Why the Bitcoin Cash Hard Fork On May 15 is Big News for Real-World Use
The fourth-largest cryptocurrency has big plans.
Bitcoin Cash is about to split. The fourth-largest cryptocurrency, itself “forked” from Bitcoin from August 2017, is scheduled for a “hard fork” on May 15. The update, known as Bitcoin ABC, quadruples the block size from eight megabytes to 32 megabytes, and it could help further spur adoption in the wider marketplace.
The change represents one of the largest disputes in the cryptocurrency community. Bitcoin launched in 2009 with a one-megabyte block size storing transaction data. The global network can only process around seven transactions per second, where credit card networks can handle over 50,000. Where Bitcoin proponents suggest ideas like the “Lightning Network” that runs on top of the existing cryptocurrency, Bitcoin Cash was founded on the belief that a larger block size would mean more transactions processed at once and speed up the network. Bitcoin ABC continues this mission, and all Bitcoin Cash node runners are encouraged to adopt update version 0.17.0 prior to May 15.

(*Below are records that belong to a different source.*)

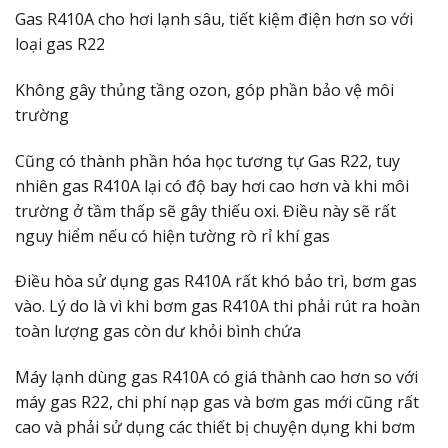
Gas R410A cho hơi lạnh sâu, tiết kiệm điện hơn so với
loại gas R22
Không gây thủng tầng ozon, góp phần bảo vệ môi
trường
Cũng có thành phần hóa học tương tự Gas R22, tuy
nhiên gas R410A lại có độ bay hơi cao hơn và khi môi
trường ở tầm thấp sẽ gây thiếu oxi. Điều này sẽ rất
nguy hiểm nếu có hiện tường rò rỉ khí gas
Điều hòa sử dụng gas R410A rất khó bảo trì, bơm gas
vào. Lý do là vì khi bơm gas R410A thi phải rút ra hoàn
toàn lượng gas còn dư khỏi bình chứa
Máy lạnh dùng gas R410A có giá thành cao hơn so với
máy gas R22, chi phí nạp gas và bơm gas mới cũng rất
cao và phải sử dụng các thiết bị chuyện dụng khi bơm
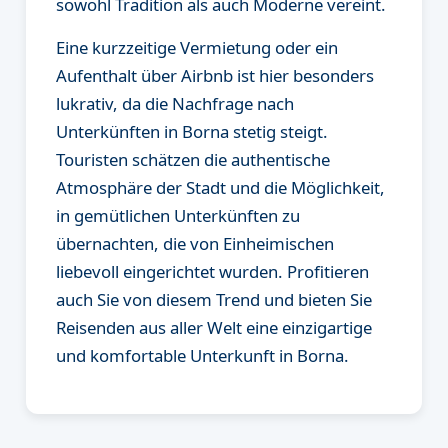
sowohl Tradition als auch Moderne vereint.
Eine kurzzeitige Vermietung oder ein
Aufenthalt über Airbnb ist hier besonders
lukrativ, da die Nachfrage nach
Unterkünften in Borna stetig steigt.
Touristen schätzen die authentische
Atmosphäre der Stadt und die Möglichkeit,
in gemütlichen Unterkünften zu
übernachten, die von Einheimischen
liebevoll eingerichtet wurden. Profitieren
auch Sie von diesem Trend und bieten Sie
Reisenden aus aller Welt eine einzigartige
und komfortable Unterkunft in Borna.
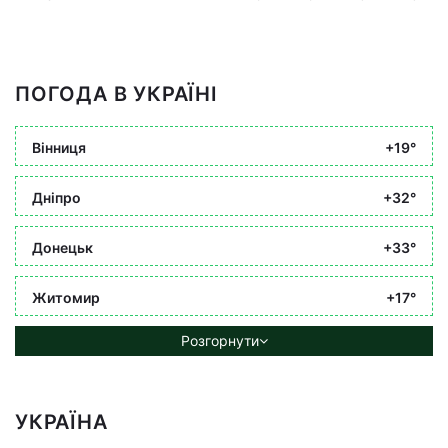
ПОГОДА В УКРАЇНІ
Вінниця
+19°
Дніпро
+32°
Донецьк
+33°
Житомир
+17°
Розгорнути
УКРАЇНА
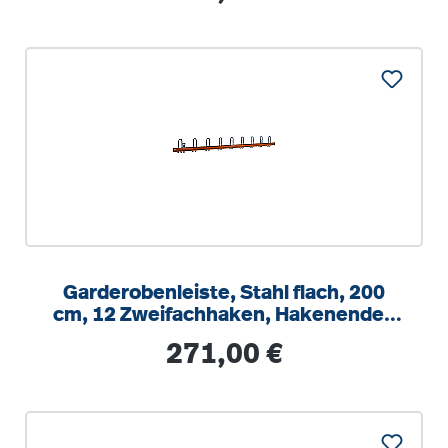
Garderobenleiste, Stahl flach, 200
cm, 12 Zweifachhaken, Hakenenden
zur Wand zeigend
Regulärer Preis:
271,00 €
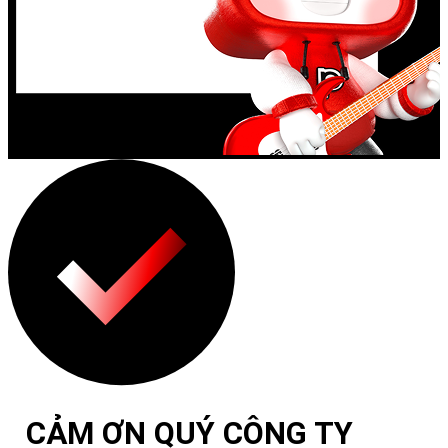
CẢM ƠN QUÝ CÔNG TY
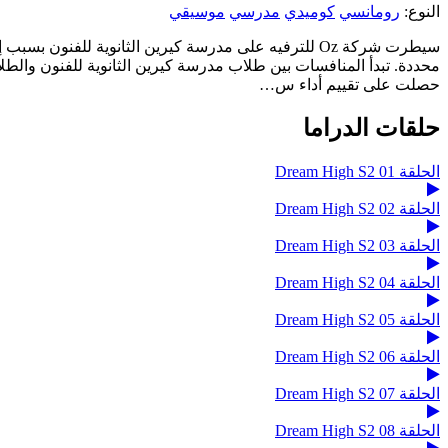
النوع:
رومانسي
كوميدي
مدرسي
موسيقي
حصلت على تقييم أداء س…
حلقات الدراما
الحلقة 01 Dream High S2
الحلقة 02 Dream High S2
الحلقة 03 Dream High S2
الحلقة 04 Dream High S2
الحلقة 05 Dream High S2
الحلقة 06 Dream High S2
الحلقة 07 Dream High S2
الحلقة 08 Dream High S2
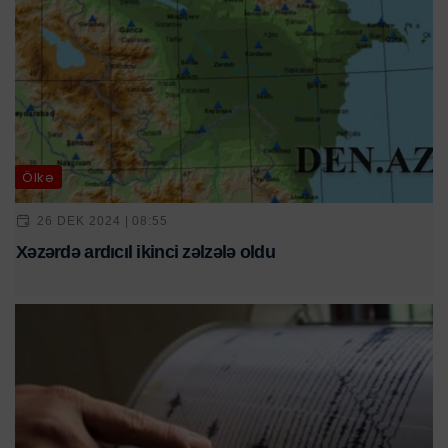
Ölkə
26 DEK 2024 | 08:55
Xəzərdə ardıcıl ikinci zəlzələ oldu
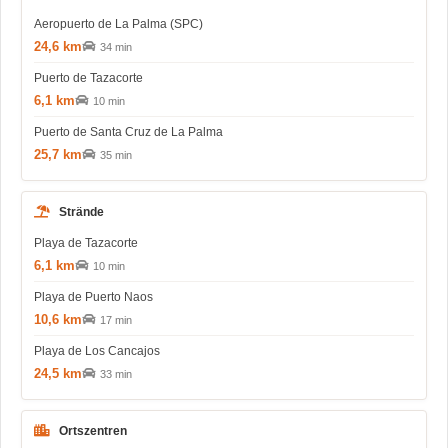
Aeropuerto de La Palma (SPC)
24,6 km
34 min
Puerto de Tazacorte
6,1 km
10 min
Puerto de Santa Cruz de La Palma
25,7 km
35 min
Strände
Playa de Tazacorte
6,1 km
10 min
Playa de Puerto Naos
10,6 km
17 min
Playa de Los Cancajos
24,5 km
33 min
Ortszentren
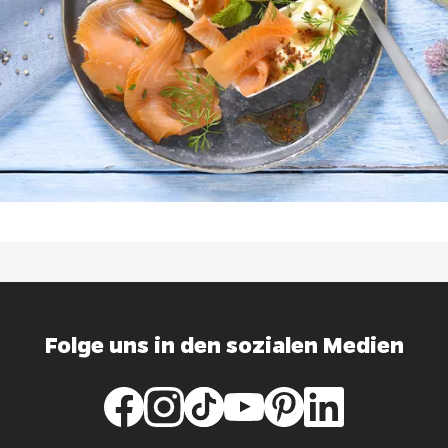
Folge uns in den sozialen Medien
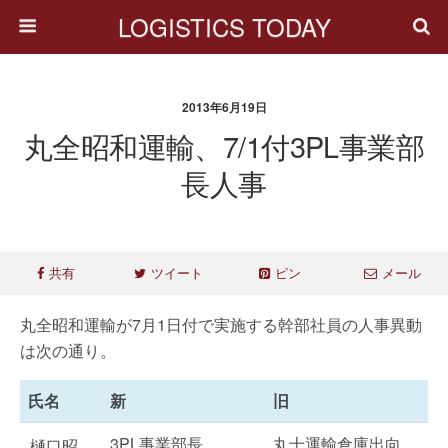
LOGISTICS TODAY
2013年6月19日
丸全昭和運輸、7/1付3PL事業部
長人事
共有
ツイート
ピン
メール
丸全昭和運輸が7月1日付で実施する幹部社員の人事異動
は次の通り。
氏名
新
旧
3PL事業部長
丸十運輸倉庫出向
樋口昭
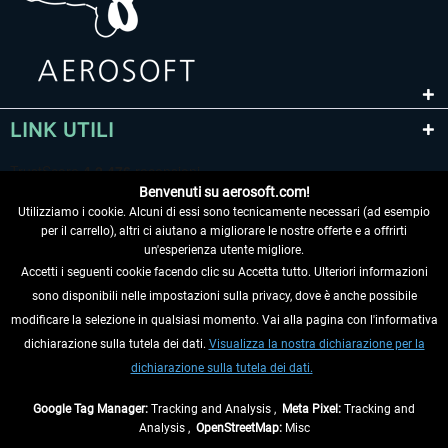
LINK UTILI
Benvenuti su aerosoft.com!
Utilizziamo i cookie. Alcuni di essi sono tecnicamente necessari (ad esempio
per il carrello), altri ci aiutano a migliorare le nostre offerte e a offrirti
un'esperienza utente migliore.
Accetti i seguenti cookie facendo clic su Accetta tutto. Ulteriori informazioni
sono disponibili nelle impostazioni sulla privacy, dove è anche possibile
RECEDERE DAL CONTRATTO
modificare la selezione in qualsiasi momento. Vai alla pagina con l'informativa
dichiarazione sulla tutela dei dati.
Visualizza la nostra dichiarazione per la
INFORMAZIONI
dichiarazione sulla tutela dei dati.
NON PERDETEVI LE ULTIME NOTIZIE
Google Tag Manager:
Tracking and Analysis ,
Meta Pixel:
Tracking and
Analysis ,
OpenStreetMap:
Misc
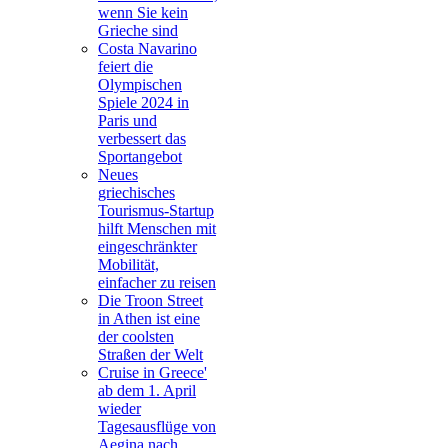
wenn Sie kein
Grieche sind
Costa Navarino
feiert die
Olympischen
Spiele 2024 in
Paris und
verbessert das
Sportangebot
Neues
griechisches
Tourismus-Startup
hilft Menschen mit
eingeschränkter
Mobilität,
einfacher zu reisen
Die Troon Street
in Athen ist eine
der coolsten
Straßen der Welt
Cruise in Greece'
ab dem 1. April
wieder
Tagesausflüge von
Aegina nach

The fork came about after seven development teams of Bitcoin Cash met in London in November 2017 to discuss where the community should go from here. Development team ABC said they wanted to “to keep improving [Bitcoin Cash] as a great form of money.” Alongside an adaptive block size, the update could also reduce block intervals to 2.5 minutes in a similar fashion to Litecoin, while also potentially activating dormant code to offer a similar feature to the ERC-20 tokens used in initial coin offerings on the Ethereum network.
It’s hard to say for sure whether the upgrades will prove a success. While Bitcoin Cash has flourished, some argue that it’s because of its confusing name that suggests a closer relationship to the original Bitcoin. A confusion earlier this year with computer hardware store Overstock meant users were charged the same price in Bitcoin and Bitcoin Cash, despite the latter being worth around six times less per coin. Litecoin creator Charlie Lee has criticized offshoot Litecoin Cash for creating the same confusion.
If the Bitcoin Cash fork goes well, it may not be the only upgrade on the cards — the Bitcoin ABS development team is already planning a subsequent upgrade on November 15, 2018.
If it’s not, it could go the way of Bitcoin Gold, with a $1 billion market cap a small fraction of Bitcoin’s $144 billion market cap.